Sunday, November 18, 2012

Beef Stew with Fruits

When I find stew beef marked down I buy it,for I prefer my beef as a nugget in a stew rather than as a slab. I like a good conventional stew with carrots, onions, and potatoes, spiced by a little vinegar, some tomato paste and garlic, and bound together by flour, a corpulent fellow who thumbs his nose at long winters.

But this afternoon's recipe would regard flour as a fat man who tries to sit too close. This stew I think would be for cold nights in a brief winter, for it incorporates two fruits not from cold country- the pomegranate and the orange- and only one friut of the North- the apple. After that the other players are the same old crowd.

The apples go into this stew in chunks, just as the beef does. The pomegranate arrives as molasses, and the orange comes as a little juice, and some slices that some might eat, but that some cooks might discard before serving.

The ingredients list-

Four or five small red potatoes, peeled and diced

1/2 diced up yellow onion

Two carrots, peeled and cut into half moons

Two whole peeled garlic cloves

Two apples, peeled and cored and cut into chunks. I used small Jonathan apples from an economy bag and not those individual giant apples in rows with the little stickers on them as though they were prize steers at the county fair.

One tangerine or orange cut into three unpeeled slices.

One liter of chicken stock

One pound of stew beef .

Sea salt to taste

A one inch chunk of butter for the stew and a sliver to use to brown the beef in a cast iron fry pan.

A tablespoon of white wine vinegar to deglaze the cast iron pan.

A shake or two of Herbes de Provence

Three tbs of tomato paste

Two tablespoons pomegranate molasses-do not substitute pomegranate juice

Two tablespoons of orange juice

One bay leaf.

Saute the onion in butter right in the soup pot until it is soft and golden. Season with sea salt to sweat it. Remember that undercooked onions are a sin against soups and stews. Put them in raw and they will stay raw proclaiming to the world that you, the cook, are either careless or an amateur.
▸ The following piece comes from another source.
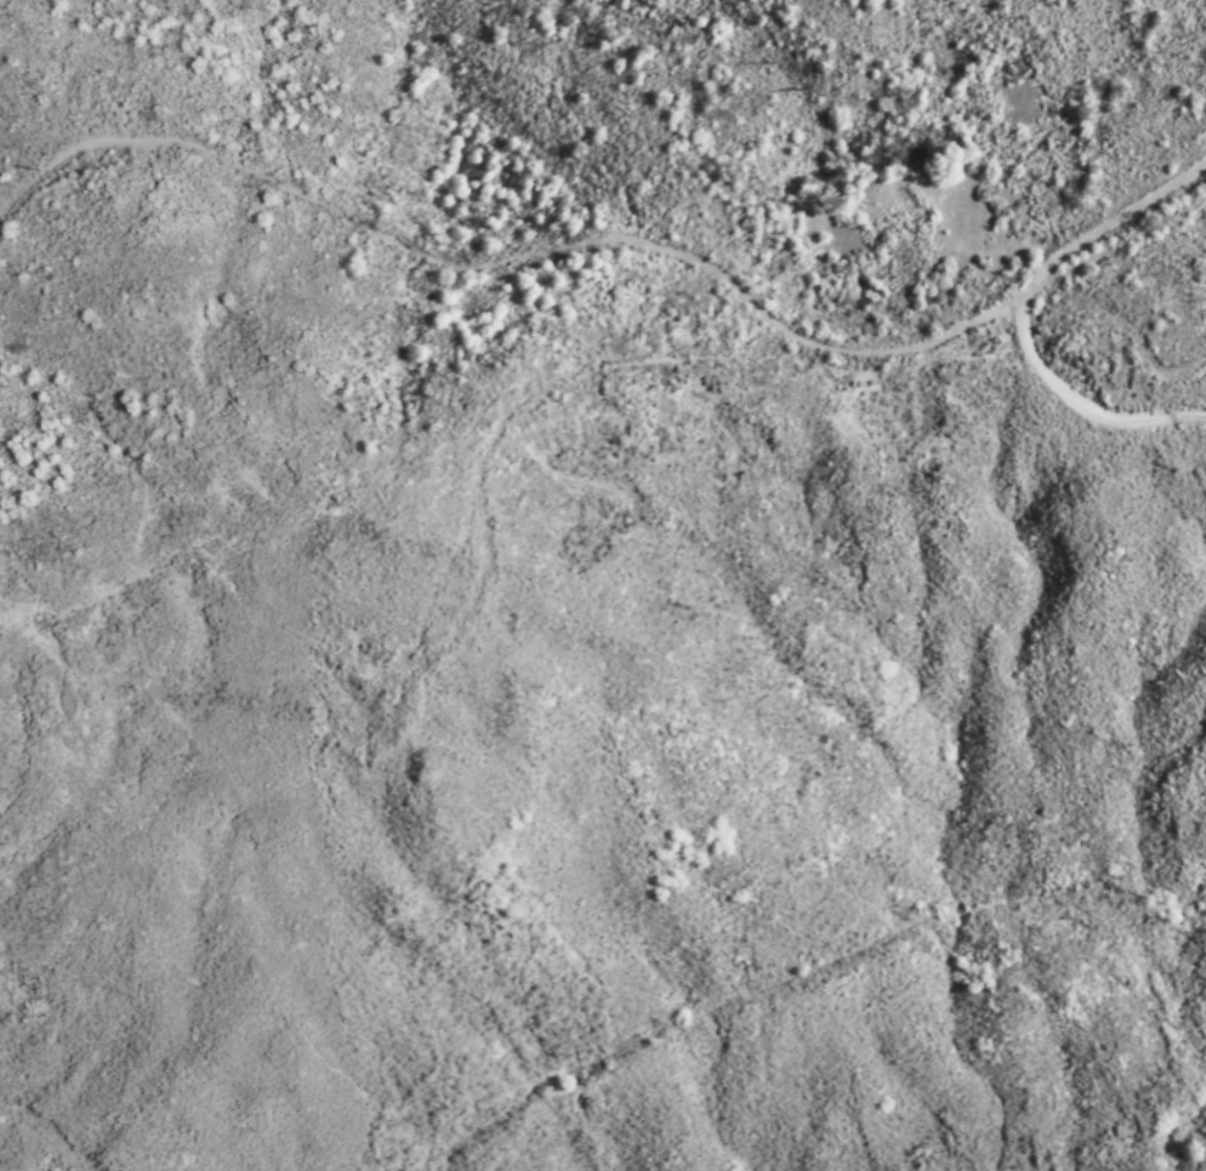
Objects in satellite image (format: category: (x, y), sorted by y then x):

Brown the beef in a lightly buttered cast iron fry pan. When they are browned, and if the onions are ready add them to the soup pot. Deglaze the cast iron with the vinegar and scrape it in with the meat. Now add the chicken stock, and everything else.
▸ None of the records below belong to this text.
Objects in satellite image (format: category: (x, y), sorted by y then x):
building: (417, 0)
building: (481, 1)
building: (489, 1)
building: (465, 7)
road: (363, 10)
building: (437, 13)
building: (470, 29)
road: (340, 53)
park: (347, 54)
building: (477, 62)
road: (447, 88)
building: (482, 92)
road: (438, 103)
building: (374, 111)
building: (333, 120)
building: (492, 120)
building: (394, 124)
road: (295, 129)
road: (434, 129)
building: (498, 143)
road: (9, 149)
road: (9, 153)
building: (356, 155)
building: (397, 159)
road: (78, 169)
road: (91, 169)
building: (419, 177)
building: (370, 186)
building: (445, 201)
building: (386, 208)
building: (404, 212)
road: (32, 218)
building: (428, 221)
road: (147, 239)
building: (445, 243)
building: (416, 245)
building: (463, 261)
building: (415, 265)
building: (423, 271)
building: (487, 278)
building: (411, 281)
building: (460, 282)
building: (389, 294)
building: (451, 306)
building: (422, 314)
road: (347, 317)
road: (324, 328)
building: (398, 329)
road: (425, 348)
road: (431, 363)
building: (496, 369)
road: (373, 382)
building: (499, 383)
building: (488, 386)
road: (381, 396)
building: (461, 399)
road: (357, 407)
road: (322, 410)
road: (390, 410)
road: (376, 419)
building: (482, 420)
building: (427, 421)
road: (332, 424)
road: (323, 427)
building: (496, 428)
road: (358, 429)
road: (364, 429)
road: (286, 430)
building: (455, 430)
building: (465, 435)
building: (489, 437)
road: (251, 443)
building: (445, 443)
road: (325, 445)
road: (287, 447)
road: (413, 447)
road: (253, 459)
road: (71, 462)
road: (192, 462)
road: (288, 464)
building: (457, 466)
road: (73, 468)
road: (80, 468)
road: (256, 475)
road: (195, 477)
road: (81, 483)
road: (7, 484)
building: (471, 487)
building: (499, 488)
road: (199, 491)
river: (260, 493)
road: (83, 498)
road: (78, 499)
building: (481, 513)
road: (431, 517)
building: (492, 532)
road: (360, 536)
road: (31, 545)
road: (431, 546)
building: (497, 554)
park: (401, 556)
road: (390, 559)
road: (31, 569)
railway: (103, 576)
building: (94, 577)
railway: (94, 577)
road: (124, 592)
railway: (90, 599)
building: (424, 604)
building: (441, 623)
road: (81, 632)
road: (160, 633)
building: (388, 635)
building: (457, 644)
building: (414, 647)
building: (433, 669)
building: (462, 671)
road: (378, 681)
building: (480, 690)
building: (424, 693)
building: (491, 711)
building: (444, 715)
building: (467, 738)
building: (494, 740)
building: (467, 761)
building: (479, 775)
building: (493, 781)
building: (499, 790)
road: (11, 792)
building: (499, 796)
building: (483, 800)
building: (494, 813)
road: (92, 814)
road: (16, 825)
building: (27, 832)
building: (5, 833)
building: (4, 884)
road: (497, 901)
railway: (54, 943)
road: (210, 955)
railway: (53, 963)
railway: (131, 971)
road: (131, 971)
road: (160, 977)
Cover and simmer over over medium low heat. Do not boil this. This stew is not instant. Plan on a slowcooked two hours. Then remove the lid and allow the sauce to reduce by a third. Remove the bay leaf. Leave in the orange slices for someone, intrigued, will eat them. Add more salt to taste.

This recipe should serve four.

Saturday, November 17, 2012

The Estate Sale Diaries

The needs of my aging Toyota preclude estate saleing now, but when I saw these pictures I had downloaded from the estate sale company's email to customers I decided I had to post them. The sale was last summer, and I bought my Hall Pottery mixing bowls there.
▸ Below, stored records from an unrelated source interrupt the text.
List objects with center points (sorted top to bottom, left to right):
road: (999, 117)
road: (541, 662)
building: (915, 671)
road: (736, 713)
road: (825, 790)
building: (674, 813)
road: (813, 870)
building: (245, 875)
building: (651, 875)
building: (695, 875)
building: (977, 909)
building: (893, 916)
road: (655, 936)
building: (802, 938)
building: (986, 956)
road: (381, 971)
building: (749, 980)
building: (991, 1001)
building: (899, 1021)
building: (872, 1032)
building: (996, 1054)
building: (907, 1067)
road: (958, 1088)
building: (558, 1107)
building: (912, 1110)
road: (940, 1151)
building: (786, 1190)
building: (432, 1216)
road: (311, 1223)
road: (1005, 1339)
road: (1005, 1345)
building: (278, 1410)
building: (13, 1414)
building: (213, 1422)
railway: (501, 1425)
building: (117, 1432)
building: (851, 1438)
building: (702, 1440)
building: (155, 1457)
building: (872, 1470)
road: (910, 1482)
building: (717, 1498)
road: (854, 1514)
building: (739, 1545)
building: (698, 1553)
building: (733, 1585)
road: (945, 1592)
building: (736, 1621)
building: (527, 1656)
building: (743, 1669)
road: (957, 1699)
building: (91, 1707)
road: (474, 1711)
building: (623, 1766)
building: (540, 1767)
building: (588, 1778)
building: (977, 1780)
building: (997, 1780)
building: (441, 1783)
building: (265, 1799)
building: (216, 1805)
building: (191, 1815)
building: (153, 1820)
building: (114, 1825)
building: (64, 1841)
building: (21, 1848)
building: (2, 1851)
The owner had collected mixing bowls and glassware, and I think her collection was stunning.

One of the best estate sales I ever attended!

Friday, November 16, 2012

Homage to Fred Astaire

Watching a Fred Astaire movie is better for a bad mood than an anti-depression pill. His graceful style and his dancing feet and the wonderful gowns on his leading ladies. Tonight I am watching him on Turner Classic movie station in "Three Little Words". Turner Classic is a a national treasure, and we are lucky that they show films all the other channels have put on the back shelf.
There is an elegance to these older movies, to the musicals, and the old westerns  To the black ties and the polished shoes. When was Fred ever disheveled? The carnation in the pocket, the black tie were always perfect.Nothing vulgar, no entire sentences composed of four letter words .Back then"gosh" was the closest  thing to an expletive heard on the screen .
And now Mr Astaire, dressed in a cranberry colored bathrobe is reading a newspaper ,and listening  to the radio. He is talking to his wife in person, not text messaging or playing on a computer, not watching football  on a big screen TV.This movie was released in 1950, the year I was born.
Ah, the fifties. They were a different world-There will never be another Astaire.